== What you are asked to do ==
In the records below, repeat word for word only the lines starting at the one that contains "3 HOW THE DEHUMIDISTAT WORKS" and ending at the one that contains "During the heating (winter)", pictures excluded.
Data below:
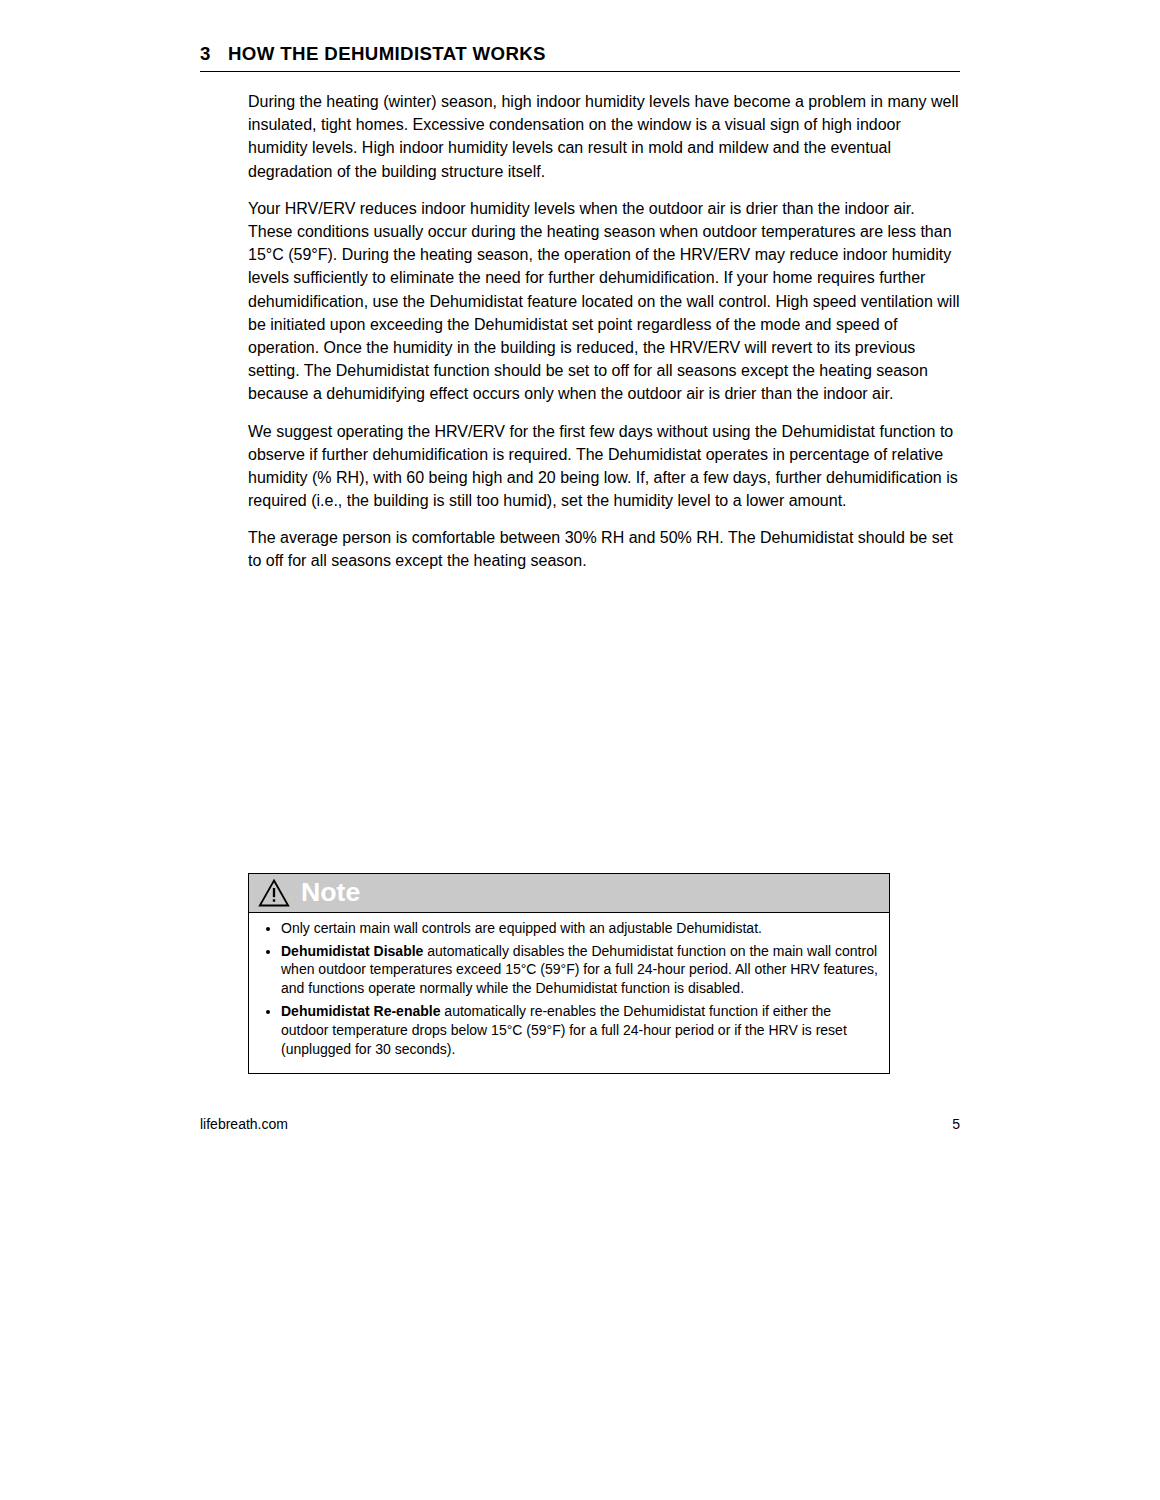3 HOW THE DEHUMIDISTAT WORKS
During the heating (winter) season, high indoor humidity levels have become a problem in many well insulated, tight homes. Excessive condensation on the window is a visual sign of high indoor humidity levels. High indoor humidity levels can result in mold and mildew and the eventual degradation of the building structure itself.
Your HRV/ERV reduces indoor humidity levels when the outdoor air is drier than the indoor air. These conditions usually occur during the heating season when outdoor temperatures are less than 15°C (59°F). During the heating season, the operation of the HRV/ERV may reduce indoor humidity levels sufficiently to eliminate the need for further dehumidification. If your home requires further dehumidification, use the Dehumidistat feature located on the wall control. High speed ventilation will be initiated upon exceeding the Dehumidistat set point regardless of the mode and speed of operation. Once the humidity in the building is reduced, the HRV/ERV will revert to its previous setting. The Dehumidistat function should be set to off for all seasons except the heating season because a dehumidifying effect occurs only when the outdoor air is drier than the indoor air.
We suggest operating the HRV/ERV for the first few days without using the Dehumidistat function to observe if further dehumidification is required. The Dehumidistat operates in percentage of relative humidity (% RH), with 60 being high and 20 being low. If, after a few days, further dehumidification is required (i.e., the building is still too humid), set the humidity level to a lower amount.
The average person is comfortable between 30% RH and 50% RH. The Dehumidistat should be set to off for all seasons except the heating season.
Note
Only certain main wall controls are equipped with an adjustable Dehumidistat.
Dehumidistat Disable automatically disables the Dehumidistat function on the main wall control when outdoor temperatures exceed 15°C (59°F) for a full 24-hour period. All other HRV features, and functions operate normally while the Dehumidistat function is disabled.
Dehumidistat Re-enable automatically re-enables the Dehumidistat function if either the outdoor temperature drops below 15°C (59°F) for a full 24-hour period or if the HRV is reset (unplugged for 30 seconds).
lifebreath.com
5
End of Data.
Data below:
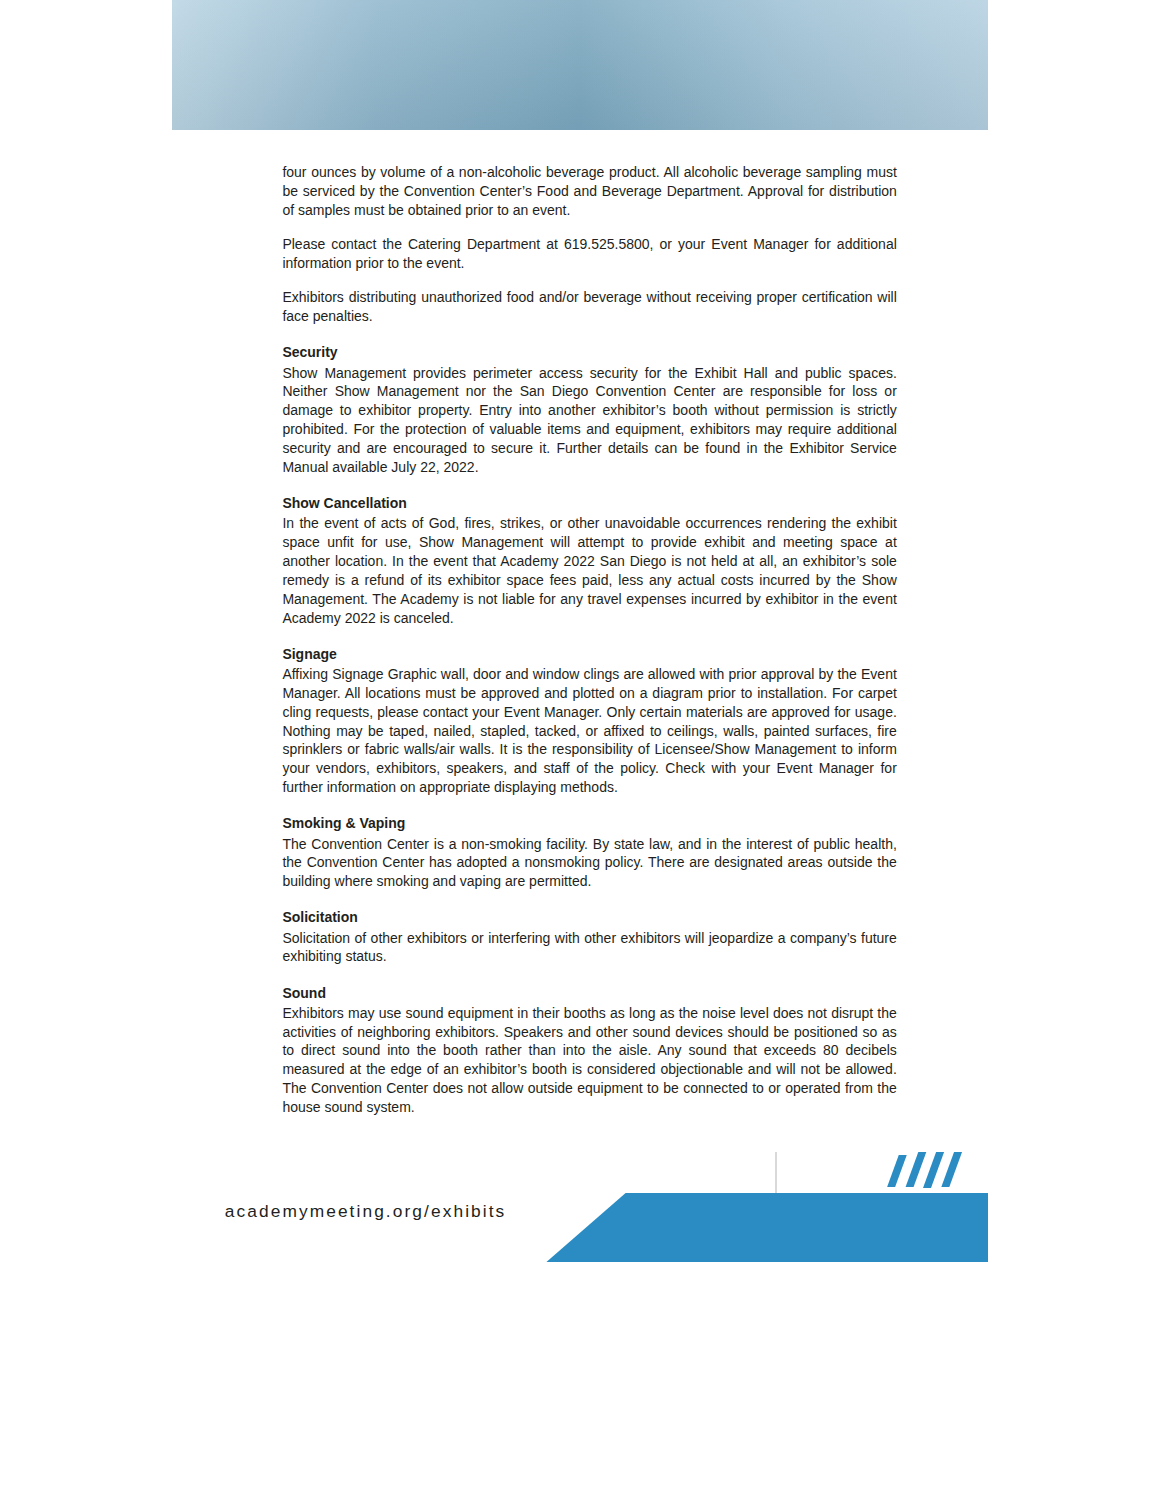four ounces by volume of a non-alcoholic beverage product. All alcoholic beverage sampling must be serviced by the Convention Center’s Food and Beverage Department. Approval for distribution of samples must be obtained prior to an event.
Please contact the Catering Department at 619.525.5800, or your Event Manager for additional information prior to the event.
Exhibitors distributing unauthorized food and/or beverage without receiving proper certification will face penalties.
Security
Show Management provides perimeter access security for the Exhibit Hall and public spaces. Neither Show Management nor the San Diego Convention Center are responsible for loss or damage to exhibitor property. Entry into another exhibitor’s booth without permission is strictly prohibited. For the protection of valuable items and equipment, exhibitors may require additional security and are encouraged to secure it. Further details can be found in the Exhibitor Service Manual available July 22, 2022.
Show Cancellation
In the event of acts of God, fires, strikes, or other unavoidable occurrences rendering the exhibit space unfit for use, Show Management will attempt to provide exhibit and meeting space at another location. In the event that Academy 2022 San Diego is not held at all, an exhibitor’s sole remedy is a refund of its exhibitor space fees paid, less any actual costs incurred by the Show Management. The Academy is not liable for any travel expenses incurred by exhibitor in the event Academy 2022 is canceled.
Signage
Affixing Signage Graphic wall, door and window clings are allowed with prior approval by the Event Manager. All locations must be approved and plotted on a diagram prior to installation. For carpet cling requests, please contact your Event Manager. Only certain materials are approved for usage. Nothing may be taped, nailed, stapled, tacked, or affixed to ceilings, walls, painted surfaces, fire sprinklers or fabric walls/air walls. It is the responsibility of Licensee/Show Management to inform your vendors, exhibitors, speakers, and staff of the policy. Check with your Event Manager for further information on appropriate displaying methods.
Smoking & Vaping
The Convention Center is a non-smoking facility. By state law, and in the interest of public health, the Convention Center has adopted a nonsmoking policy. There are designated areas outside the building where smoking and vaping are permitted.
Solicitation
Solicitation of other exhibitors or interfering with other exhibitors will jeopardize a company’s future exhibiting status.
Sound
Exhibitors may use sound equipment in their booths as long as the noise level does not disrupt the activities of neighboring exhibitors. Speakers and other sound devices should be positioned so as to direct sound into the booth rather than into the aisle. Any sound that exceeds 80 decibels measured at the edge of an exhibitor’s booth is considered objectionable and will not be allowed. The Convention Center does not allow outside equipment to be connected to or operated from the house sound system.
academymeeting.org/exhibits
End of Data.
Data below:
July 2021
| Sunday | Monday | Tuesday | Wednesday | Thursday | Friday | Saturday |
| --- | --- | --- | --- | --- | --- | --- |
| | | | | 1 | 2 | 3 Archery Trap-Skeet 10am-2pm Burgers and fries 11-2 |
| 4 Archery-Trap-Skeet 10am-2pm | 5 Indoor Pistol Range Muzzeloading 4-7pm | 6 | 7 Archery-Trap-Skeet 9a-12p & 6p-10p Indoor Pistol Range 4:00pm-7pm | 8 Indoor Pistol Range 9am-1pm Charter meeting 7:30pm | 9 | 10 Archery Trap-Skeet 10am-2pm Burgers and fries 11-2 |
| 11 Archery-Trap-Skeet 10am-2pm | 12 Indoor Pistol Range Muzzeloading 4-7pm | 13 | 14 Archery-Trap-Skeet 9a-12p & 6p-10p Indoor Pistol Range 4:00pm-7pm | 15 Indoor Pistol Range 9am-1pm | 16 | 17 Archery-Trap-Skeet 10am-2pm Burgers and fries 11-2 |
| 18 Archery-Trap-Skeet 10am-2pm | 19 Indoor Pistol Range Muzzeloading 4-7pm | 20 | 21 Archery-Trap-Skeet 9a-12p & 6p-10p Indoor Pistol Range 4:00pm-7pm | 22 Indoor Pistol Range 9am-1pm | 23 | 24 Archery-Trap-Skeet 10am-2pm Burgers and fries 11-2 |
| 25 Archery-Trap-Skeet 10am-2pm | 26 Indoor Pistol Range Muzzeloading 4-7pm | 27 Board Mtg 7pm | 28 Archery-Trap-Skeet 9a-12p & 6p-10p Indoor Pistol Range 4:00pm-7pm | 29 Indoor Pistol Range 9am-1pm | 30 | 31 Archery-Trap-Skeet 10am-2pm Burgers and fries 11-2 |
End of Data.
== Solution for this task ==
3 HOW THE DEHUMIDISTAT WORKS
During the heating (winter) season, high indoor humidity levels have become a problem in many well insulated, tight homes. Excessive condensation on the window is a visual sign of high indoor humidity levels. High indoor humidity levels can result in mold and mildew and the eventual degradation of the building structure itself.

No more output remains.